Ontario’s chief electoral officer raises concerns about proposed MPP fundraiser ban
TORONTO – Ontario’s chief electoral officer is raising concerns about the Liberal government’s proposed ban on politicians attending fundraisers.
Greg Essensa said his office was not consulted on the government’s proposed rules before they were publicly announced last week, but it’s clear they will require a “significant amount of work” to administer.
And he hasn’t found any other jurisdictions whose examples he could follow.
“We have done a search and we are not aware of any other campaign finance regulator in North America having to administrate rules like these,” Essensa told a legislative committee considering an electoral reform bill.
The legislation was introduced amid criticism over fundraising events that saw cabinet ministers attend private, high-priced functions with stakeholders.

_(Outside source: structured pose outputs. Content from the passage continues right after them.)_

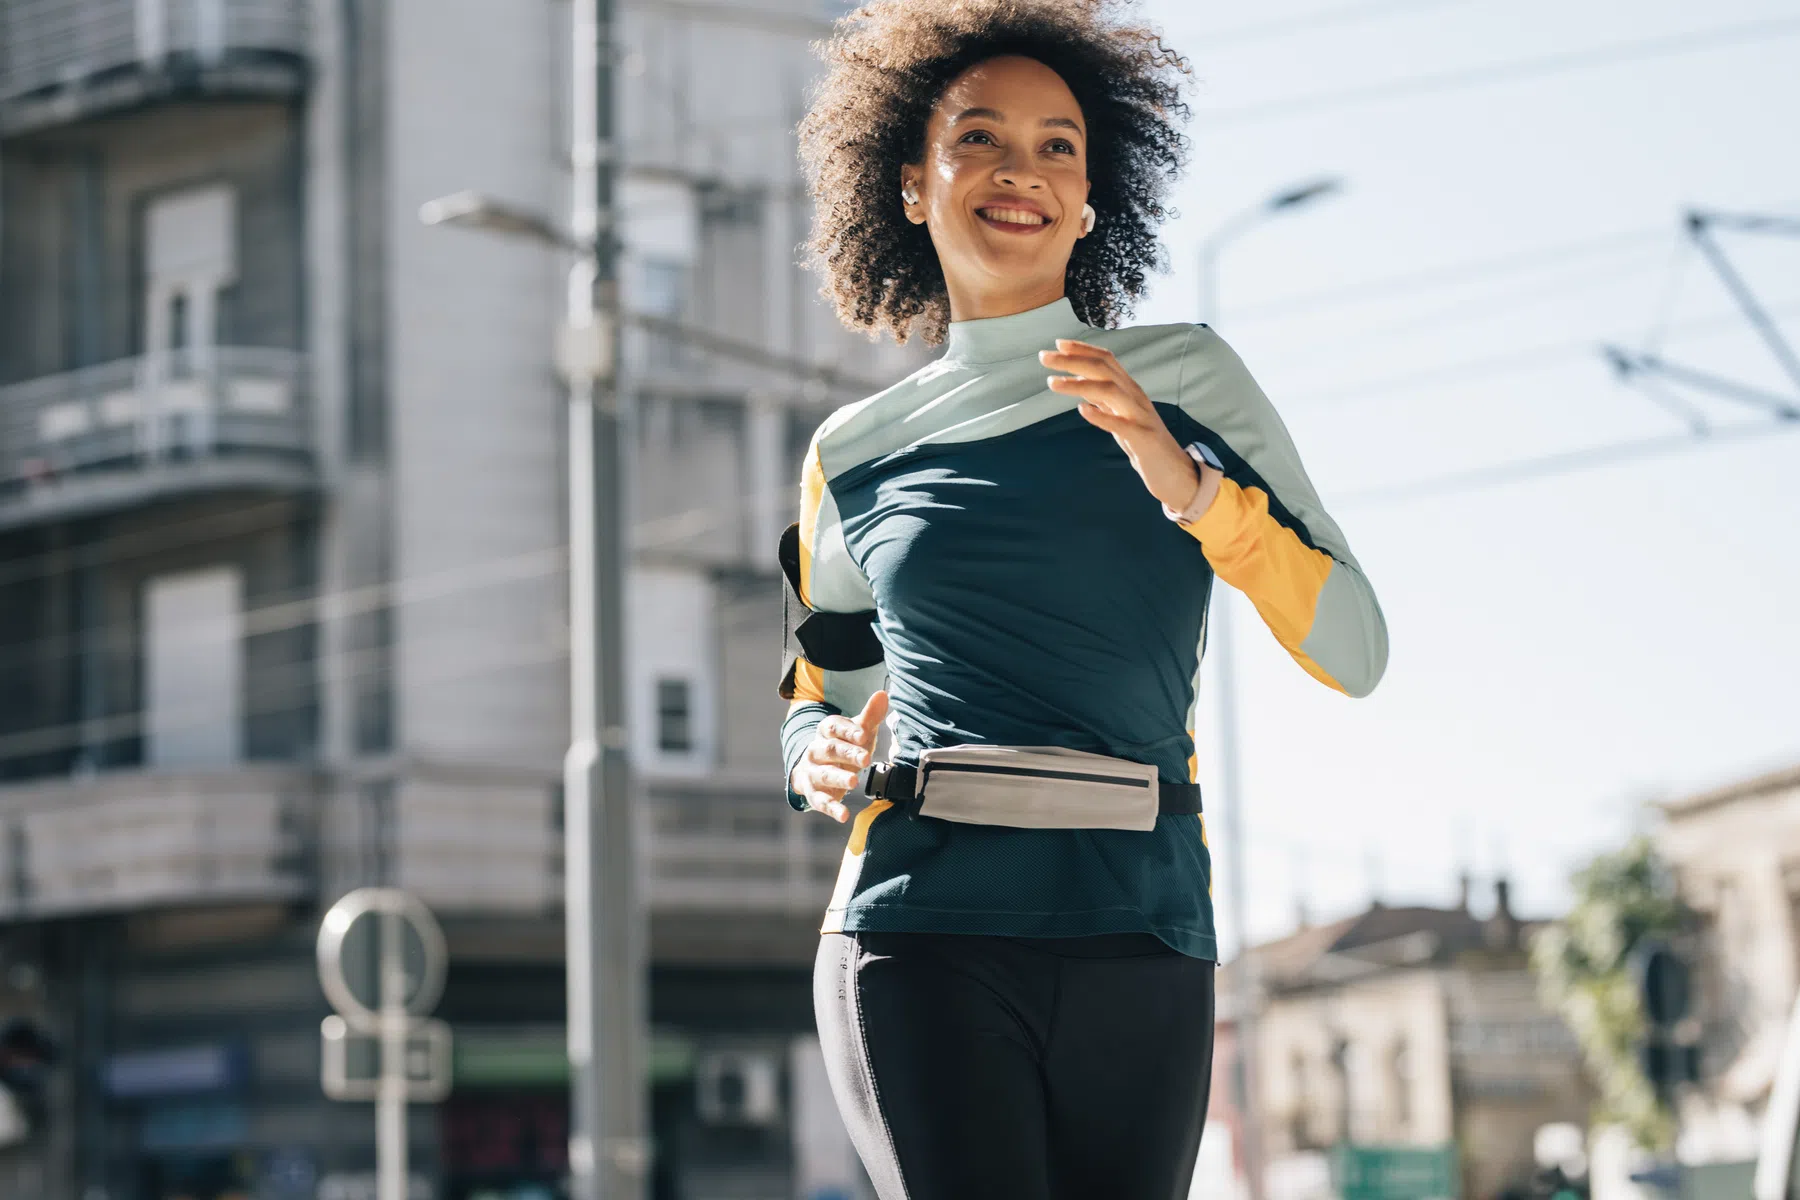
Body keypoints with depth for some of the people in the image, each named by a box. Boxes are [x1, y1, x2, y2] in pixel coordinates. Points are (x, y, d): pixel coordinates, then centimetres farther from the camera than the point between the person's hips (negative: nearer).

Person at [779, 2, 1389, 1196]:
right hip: (929, 939, -1)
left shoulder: (1192, 380, 9)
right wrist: (822, 760, 3)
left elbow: (1356, 650, 1)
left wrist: (1188, 484, -14)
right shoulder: (857, 456, 12)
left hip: (1143, 948, 1)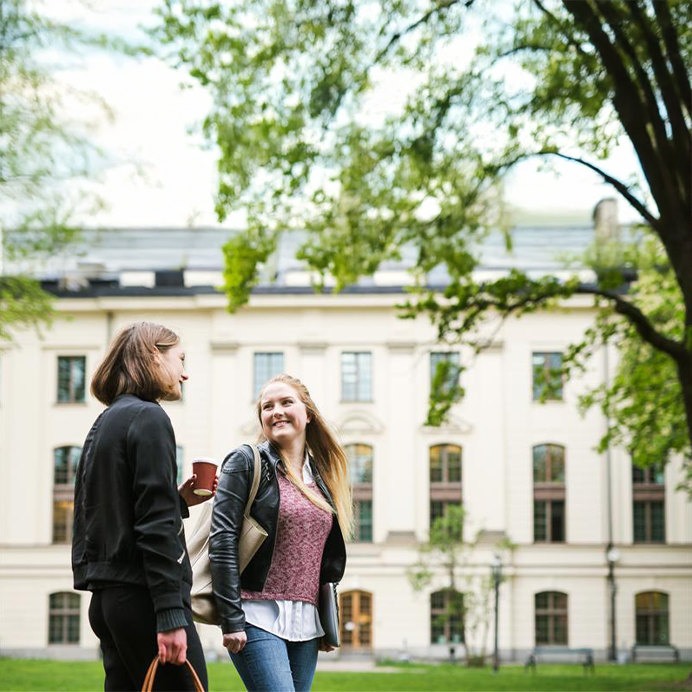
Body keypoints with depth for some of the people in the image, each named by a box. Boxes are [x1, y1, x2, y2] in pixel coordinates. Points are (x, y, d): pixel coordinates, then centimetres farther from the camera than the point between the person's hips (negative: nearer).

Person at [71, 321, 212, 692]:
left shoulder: (105, 422, 18)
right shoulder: (149, 418, -9)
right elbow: (155, 526, -17)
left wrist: (179, 500, 16)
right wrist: (171, 615, -19)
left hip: (107, 598, 9)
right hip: (142, 597, -9)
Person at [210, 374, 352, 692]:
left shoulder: (320, 474, 16)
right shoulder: (247, 462, -2)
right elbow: (222, 540, -10)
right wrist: (231, 619, -16)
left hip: (305, 623, 6)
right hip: (258, 616, -6)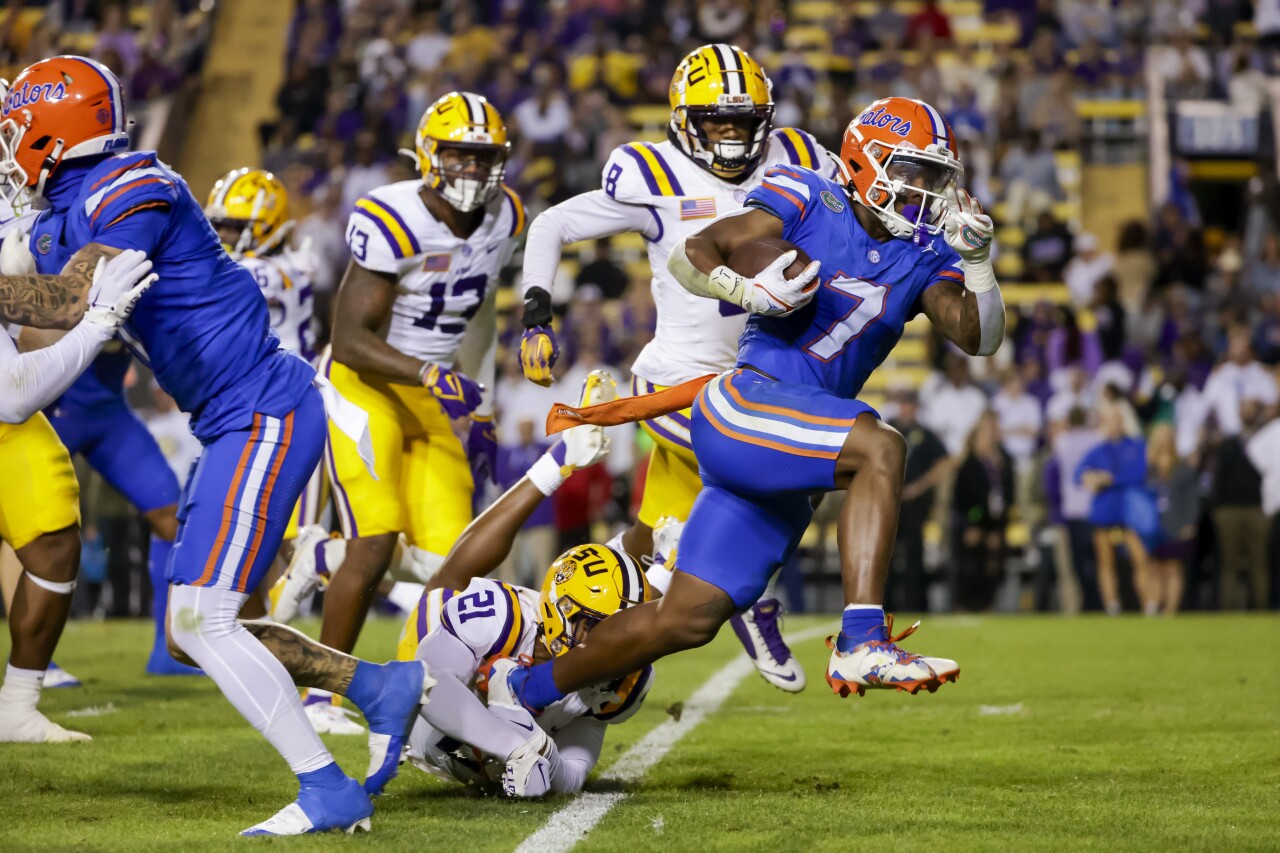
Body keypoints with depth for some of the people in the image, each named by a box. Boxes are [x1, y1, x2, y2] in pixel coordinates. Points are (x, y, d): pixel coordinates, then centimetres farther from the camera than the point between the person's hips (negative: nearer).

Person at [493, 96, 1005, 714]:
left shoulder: (923, 256, 13)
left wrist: (977, 262, -10)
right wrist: (748, 291, -25)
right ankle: (861, 643, -33)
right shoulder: (809, 202, -2)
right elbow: (690, 255, -5)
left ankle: (526, 686, 24)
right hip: (746, 402, -7)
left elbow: (979, 338, 5)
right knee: (880, 450, -31)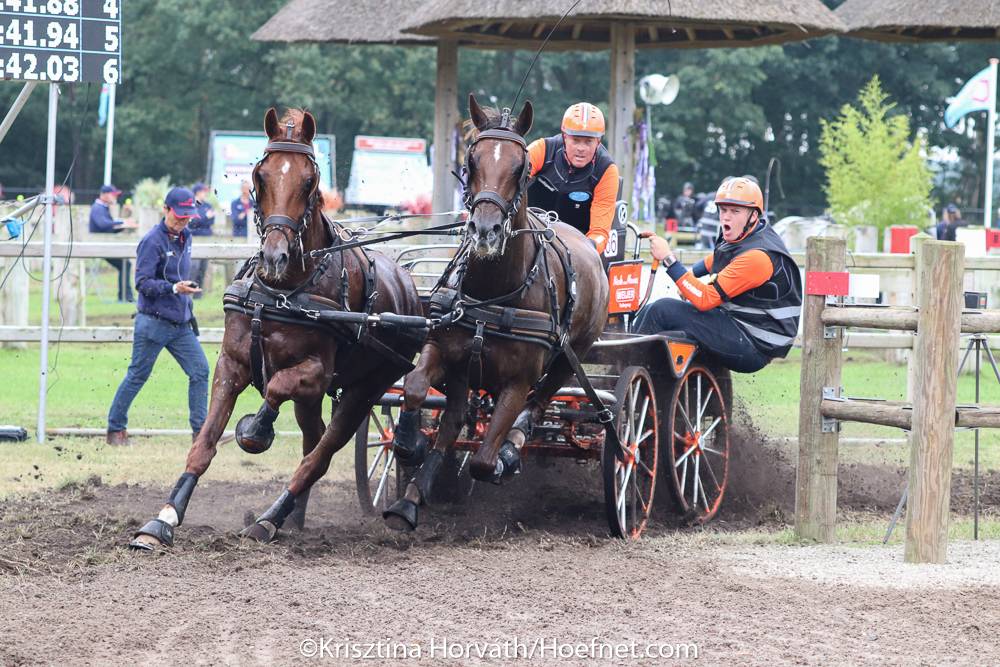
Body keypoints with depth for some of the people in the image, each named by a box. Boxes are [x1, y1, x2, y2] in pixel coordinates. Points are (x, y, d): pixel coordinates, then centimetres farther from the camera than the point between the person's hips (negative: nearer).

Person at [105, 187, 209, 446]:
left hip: (181, 323, 7)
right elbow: (143, 283, -17)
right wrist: (174, 288, -28)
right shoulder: (152, 241, -13)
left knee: (200, 370, -2)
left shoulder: (185, 238, 11)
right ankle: (115, 429, 14)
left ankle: (201, 430, 4)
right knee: (137, 376, 2)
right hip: (154, 322, -7)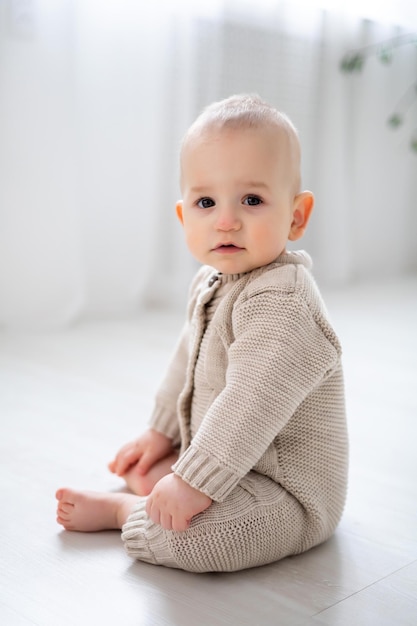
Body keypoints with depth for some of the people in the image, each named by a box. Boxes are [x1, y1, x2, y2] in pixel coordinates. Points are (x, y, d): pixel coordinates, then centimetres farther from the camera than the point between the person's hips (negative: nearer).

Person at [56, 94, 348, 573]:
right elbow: (189, 362, 17)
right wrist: (162, 431, 21)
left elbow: (252, 404, -36)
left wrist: (196, 483, -34)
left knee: (174, 532, -30)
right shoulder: (210, 282, 4)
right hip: (225, 452, 10)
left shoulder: (280, 302, -29)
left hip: (288, 493, -9)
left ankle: (121, 508, -4)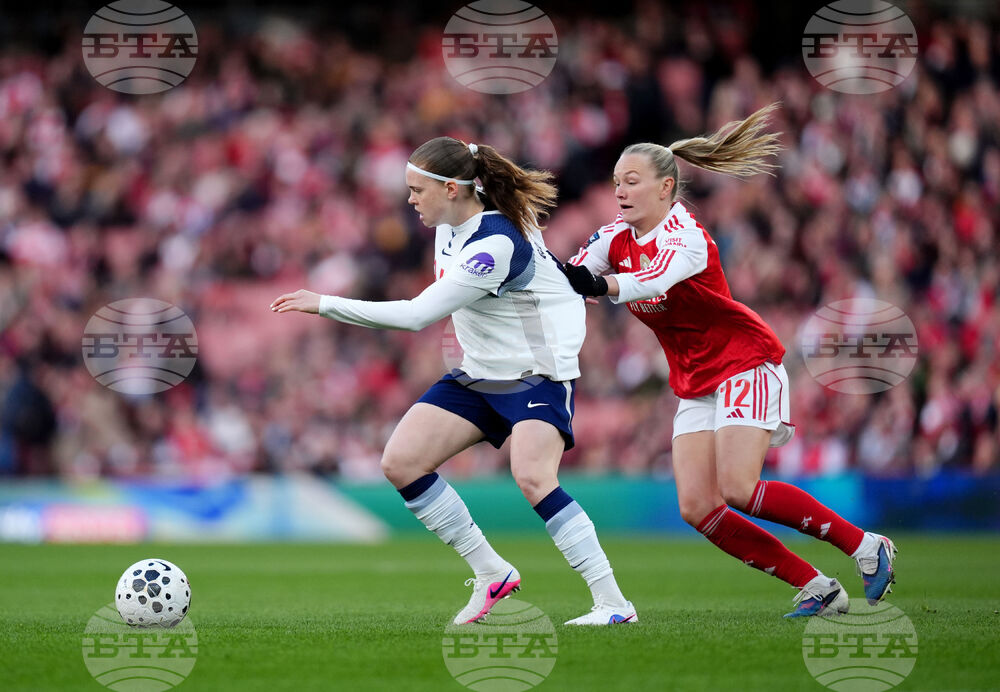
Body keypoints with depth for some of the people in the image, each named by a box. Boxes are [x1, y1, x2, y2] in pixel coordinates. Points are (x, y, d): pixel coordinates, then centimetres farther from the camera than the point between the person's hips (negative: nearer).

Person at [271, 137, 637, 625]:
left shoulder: (496, 243, -27)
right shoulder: (448, 226, 0)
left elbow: (418, 314, -29)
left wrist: (325, 305, -26)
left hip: (538, 374, -9)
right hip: (478, 376, 9)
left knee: (532, 477, -30)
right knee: (400, 462, -5)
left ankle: (612, 602, -22)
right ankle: (491, 574, 4)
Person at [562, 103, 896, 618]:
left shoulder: (684, 235, -20)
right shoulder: (616, 238, 4)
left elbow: (656, 280, -41)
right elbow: (571, 275, -5)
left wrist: (598, 284, -58)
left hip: (745, 362, -8)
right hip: (694, 384, 8)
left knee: (738, 488, -22)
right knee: (697, 508, -8)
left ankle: (865, 546, -6)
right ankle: (816, 588, -1)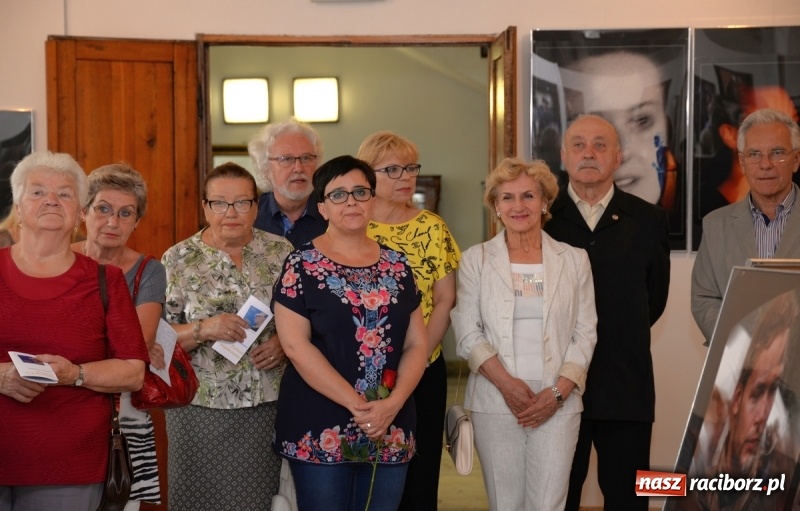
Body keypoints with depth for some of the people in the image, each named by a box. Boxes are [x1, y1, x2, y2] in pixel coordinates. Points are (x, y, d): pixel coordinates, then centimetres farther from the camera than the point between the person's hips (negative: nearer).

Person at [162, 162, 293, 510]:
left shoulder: (282, 252, 4)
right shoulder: (178, 260, -2)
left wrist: (286, 341, -11)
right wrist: (203, 329, -20)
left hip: (269, 406, 1)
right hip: (199, 407, -1)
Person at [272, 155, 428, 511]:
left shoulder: (396, 266, 9)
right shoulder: (302, 265, -3)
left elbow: (417, 343, 7)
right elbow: (294, 344, -11)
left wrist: (394, 403, -10)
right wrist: (355, 404, -16)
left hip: (391, 431, 4)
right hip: (320, 431, -4)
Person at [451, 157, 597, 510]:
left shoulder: (574, 260, 6)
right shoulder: (476, 260, 4)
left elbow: (585, 333, 4)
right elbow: (467, 332, 0)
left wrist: (558, 392, -8)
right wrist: (506, 383, -12)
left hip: (557, 403, 0)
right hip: (495, 401, 0)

The bill would ban corporate and union donations, but under new Liberal amendments, any members of provincial parliament, party leaders, nomination contestants, candidates and leadership contestants would not be able to attend fundraisers.
That appears to be unique in North America, Essensa said, so his office will now expand its search to other Commonwealth countries for guidance.
“I have concerns about how these provisions will be administered,” he said.
Essensa also told the committee that the bill puts “onerous” regulations on people looking to get into politics by seeking party nominations.
“If someone decides that they wish to be a nominee in a particular riding across the province and they do just the simple act of getting a domain name…the sheer act of doing that now creates a burden on them that is fairly substantive,” Essensa said.
“They need to have a CFO, they need to have an auditor, they have to register with my office immediately, they have financial filing requirements that they must adhere to – whether or not they do anything else past just registering that website name. I think that’s a high standard, to be perfectly honest.”